The burning drape came to be a metaphor for the brokenness and darkness of my relationship with my mother, as I would rush to put out yet another fire she had created, be it selling a house, having an affair, marrying a man she'd known for 5 days, or moving again, and again, and again.  I would confront her beast, give it the attention it sought, and then put out the fire to save her beast, to save her, to save my beast, and to save myself.  The fire of insanity burned brightly in that rabbit hole and I was scorched by the flames more times than I can count.  Living within an engulfing blaze of irrational, hurtful, harmful, and often dangerous behaviors created a heightened and anxiety driven reality for me.

Yet, this year, this new page in the book of my life, is one that is not charred by either beast's need to burn.  This year, which began for me in October 2012, has been the beginning of living outside the fire.  It is a time in which I am able to walk away from her beast, from its desperation, from its degradation, from its desire to consume everyone and everything in its path.  It is a time in which my own beast no longer pours gasoline on the fires within that rabbit hole, allowing me to dowse the flames of fear and terror with a love and compassion that neither beast ever knew.  It is a time when I no longer travel down the rabbit hole, either by trigger or by choice, because I have reasons to be above ground.

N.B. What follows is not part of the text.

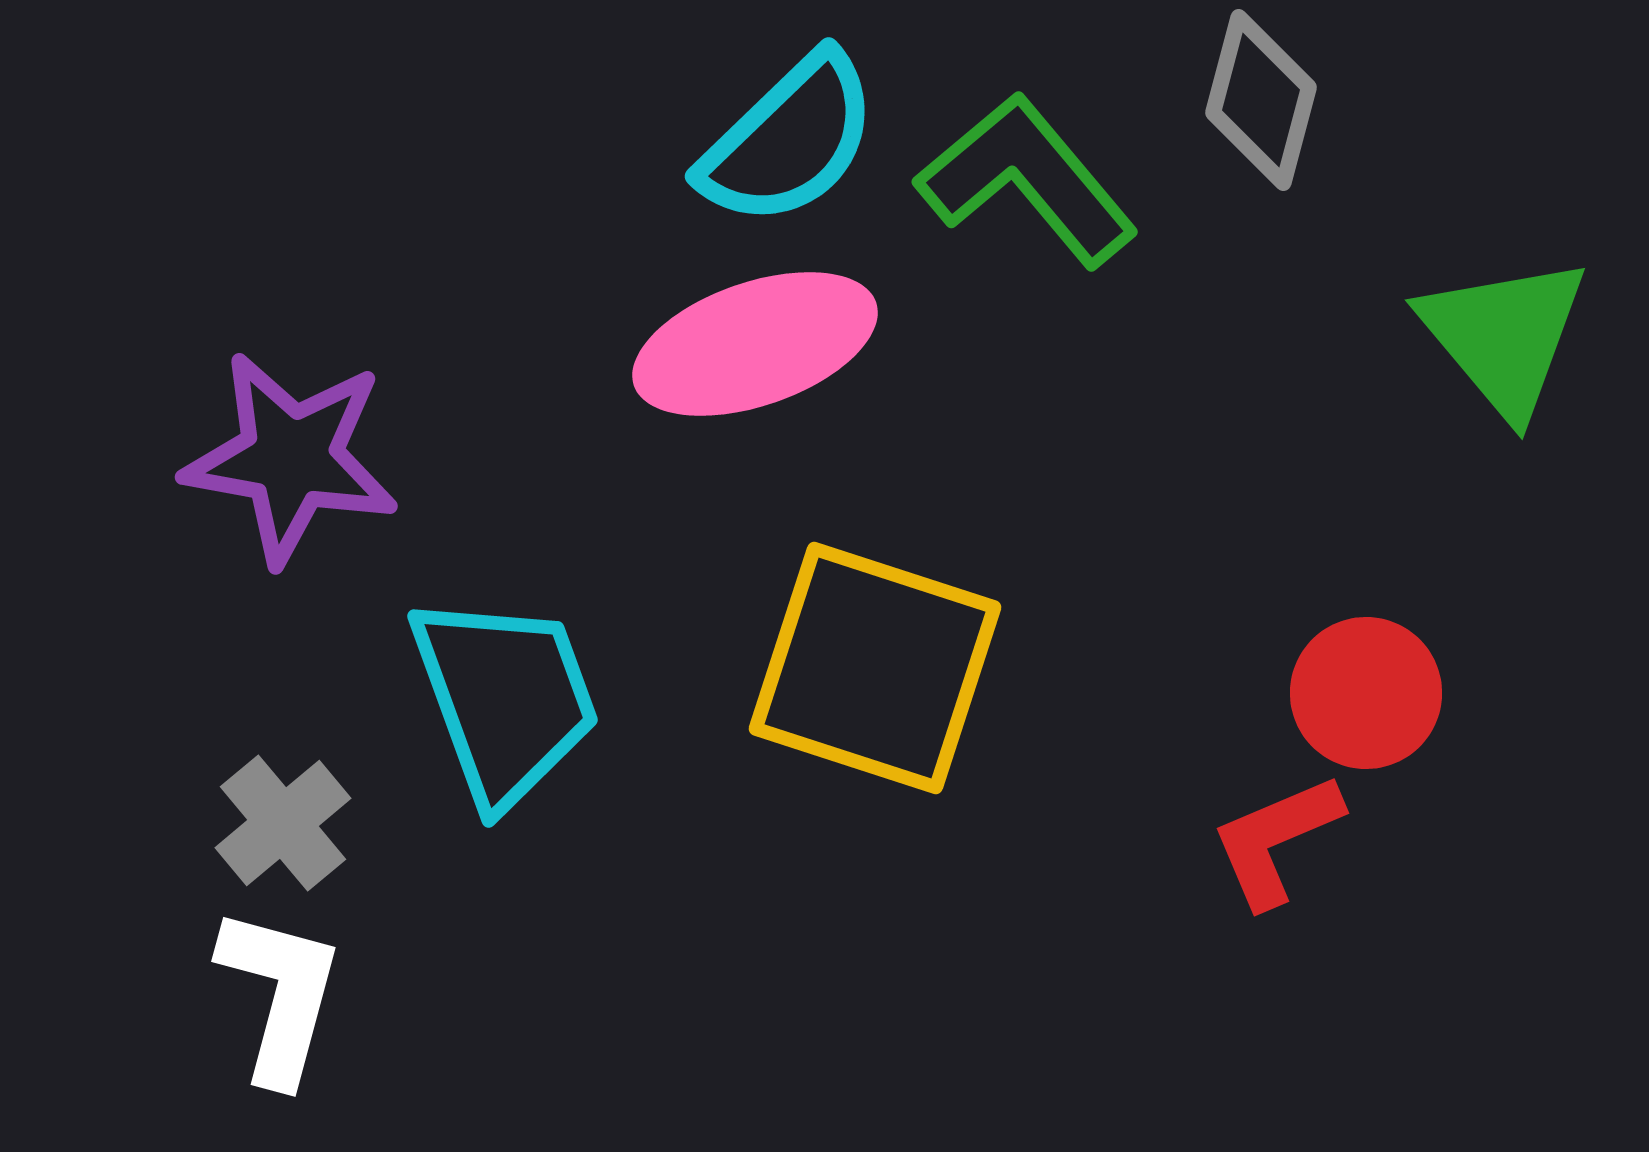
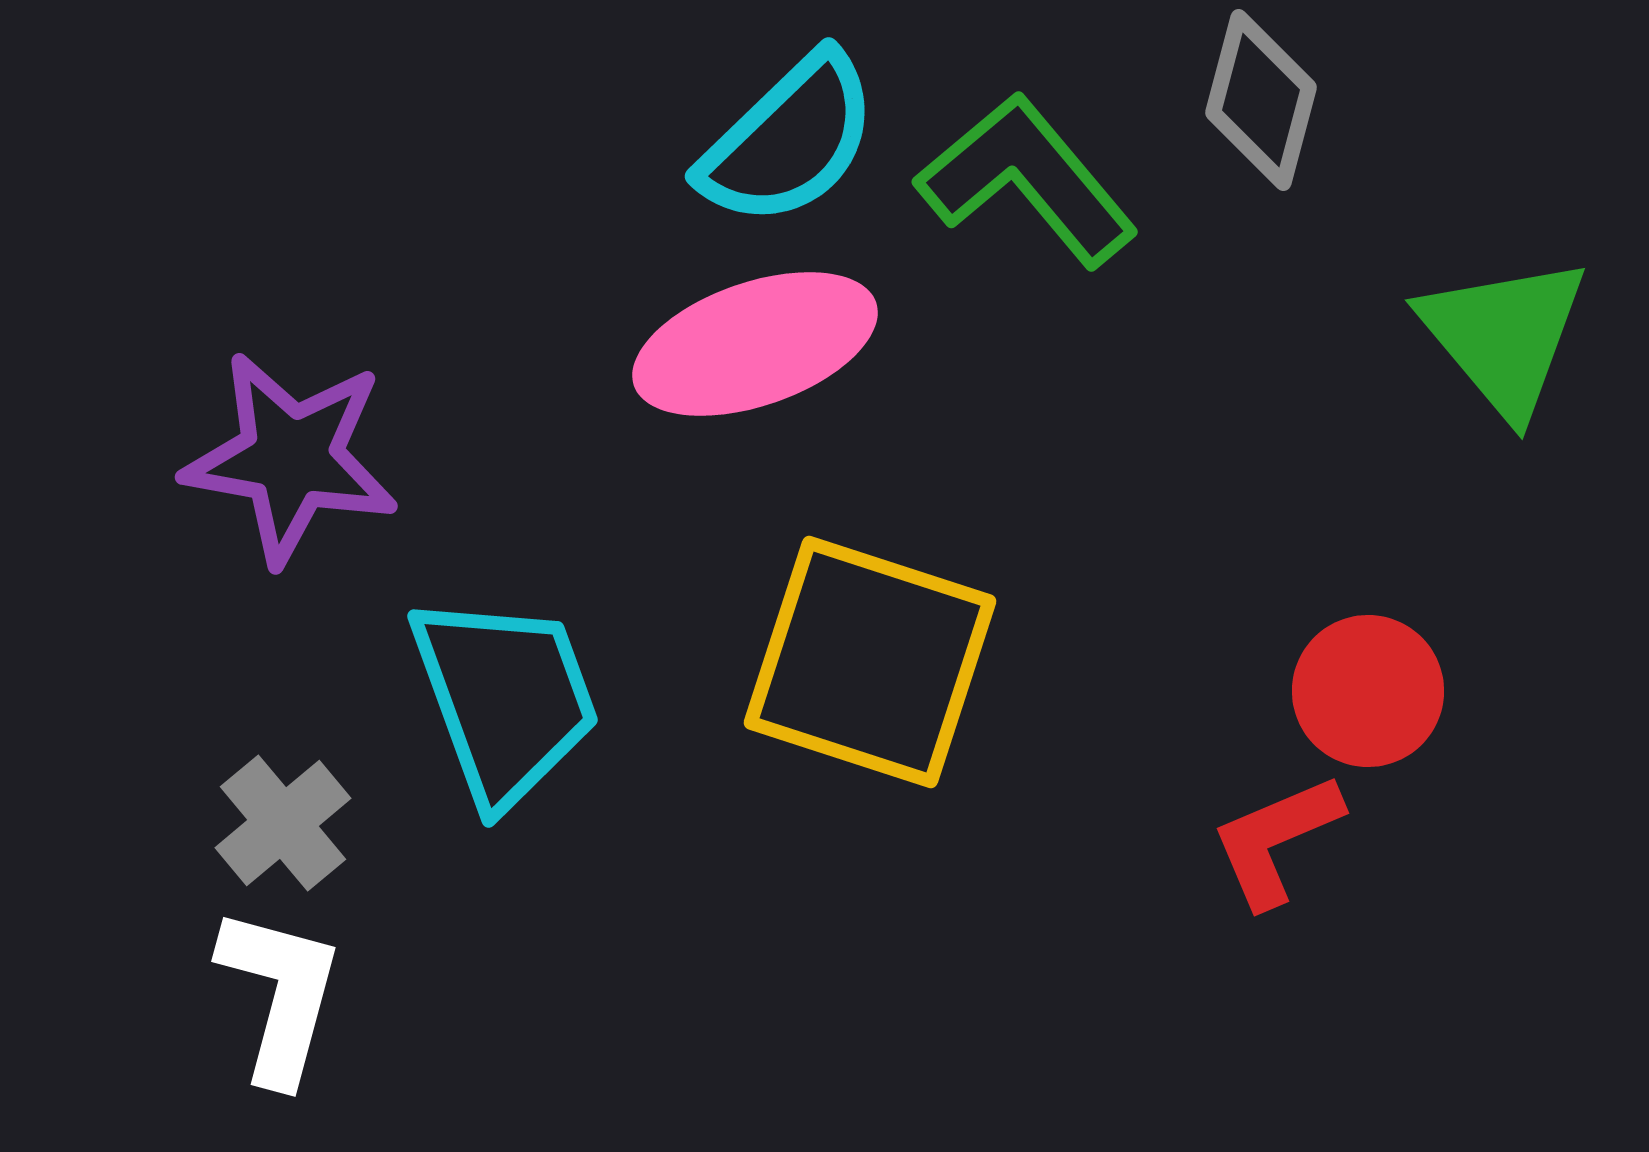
yellow square: moved 5 px left, 6 px up
red circle: moved 2 px right, 2 px up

I have a beautiful, talented, and loving wife of nearly 15 years who has stayed by my side throughout all of the hells, and is finally able to begin to let down her guard.  She is a woman deserving of love, and it my privilege to support and love her throughout this life.

I have two handsome, gifted, and loved sons who need a strong, healthy, happy, and nurturing father in their lives each and every day.

I have a job where even on my worst days I feel respected, trusted, appreciated, and a part of a team.

I have friends and neighbors who have stayed with me, despite my own insanities, quirks, and foibles.

I have family, both blood and chosen, who love me, who love my wife, who love my children, and who time and again join and rejoin with us on this journey.

I have a faith community that continues to feed my spirit and surround my family with love and support through the darkest and the brightest parts of our lives.

I have a relationship with a loving and nurturing G-d, and I am truly blessed to be able to see and feel and know this, everyday.

And I have a place to share my thoughts, my dreams, my fears, my hopes, my insights, my longings, and myself.  And I thank you for sharing them with me each step of the way.

Be well, love your neighbor as you love yourself, and remember to actually love yourself.